I just wasted $15. It is my own fault, and my own choice to spend the money.
After work, I decided to swing by Arby’s to pick up a couple salads for myself and my daughter. The drive-thru was roped with cars; I was about fifth in line. As I pulled up to the speaker, another car pulled behind me. I eyed the menu, looking for old familiar: Arby’s Martha’s Vineyard Salad. I saw three salads. But none of them were my Martha’s Vineyard.

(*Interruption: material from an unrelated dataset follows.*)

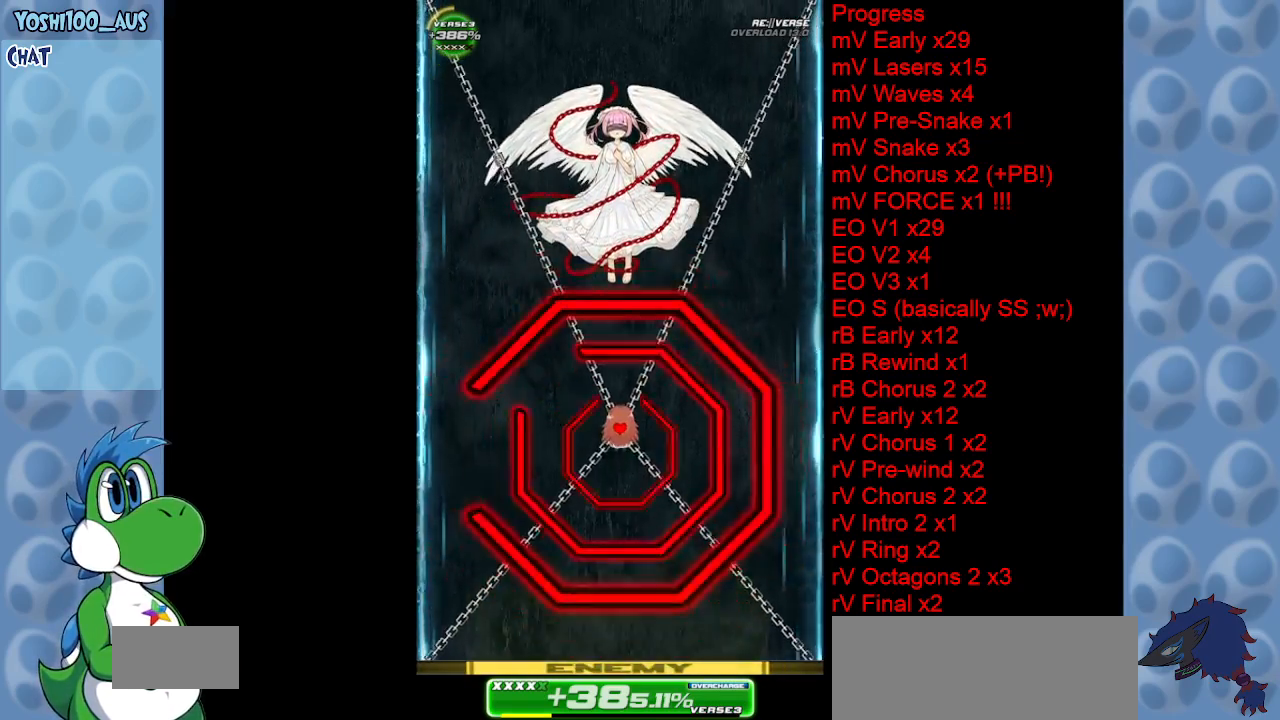
{"keys": ["down", "right"], "events": [[117, "left", "down"], [267, "up", "up"], [367, "down", "down"], [450, "left", "up"], [450, "right", "down"]]}
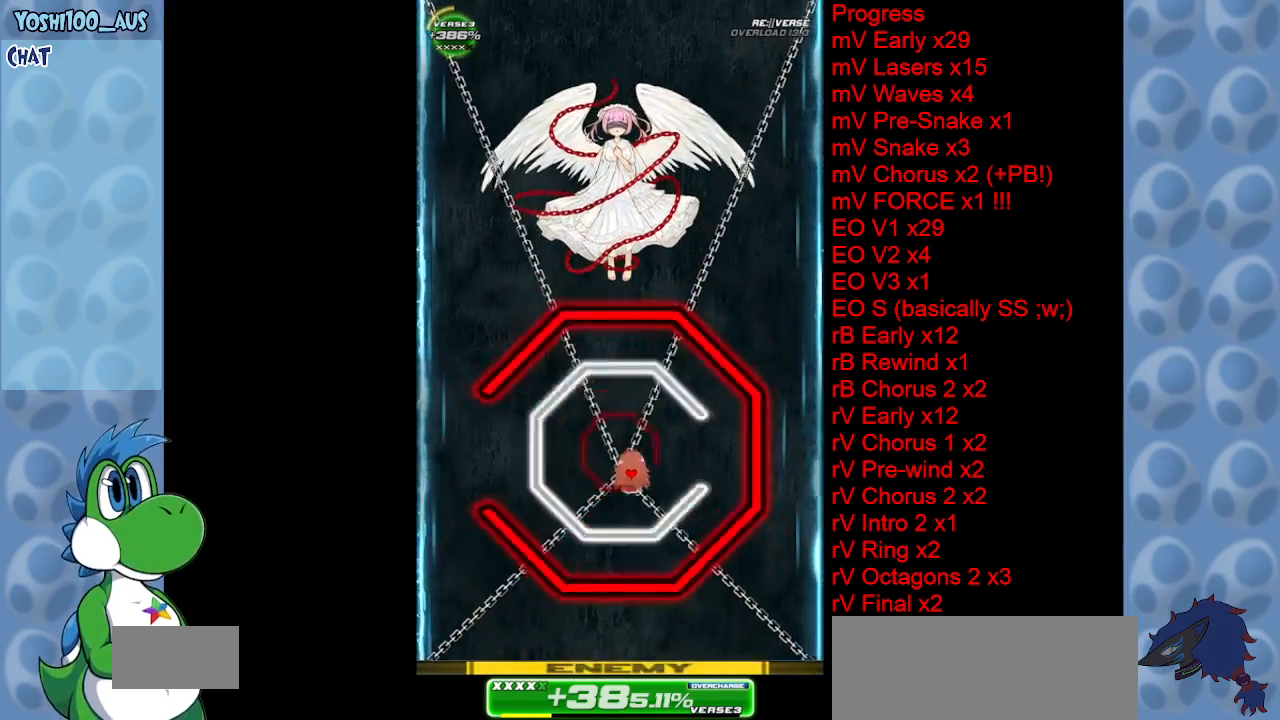
{"keys": ["left"], "events": [[100, "down", "up"], [417, "left", "down"], [417, "right", "up"]]}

“Don’t you have Martha’s Vineyard?” I asked, when questioned on my order choices.
The answer was NO.
No? My favorite salad in the entire world of fast food?! Gone? The almonds, chicken, lettuce, cranberries and cheese salad sold by a chain restaurant directly on the path I take home from work? The salad that I add walnuts to and eat with oil and vinegar when I get home? The MAIN reason Arby’s even gets money from my pocketbook?
I ordered a consolation turkey-something salad and a crispy-ick salad instead. And some of the new eggrolls that they had, just because I was already down in the dumps, so why not? And a Diet Pepsi since I’d at least KNOW what that would taste like. My van sulked all the way to the “first window.” I could, should have just waited for an opening and burned out of there, spitting dirty snow in the face of The Man. Drove off. But I was lazy and hungry and trapped by the drive-thru.
Neither salad was worth $5, not even on a day when there’s no time and I’m lazy and hungry. Nu-uh. Nope. Sorry. I guess I have to pursue other means of fast-food salad happiness.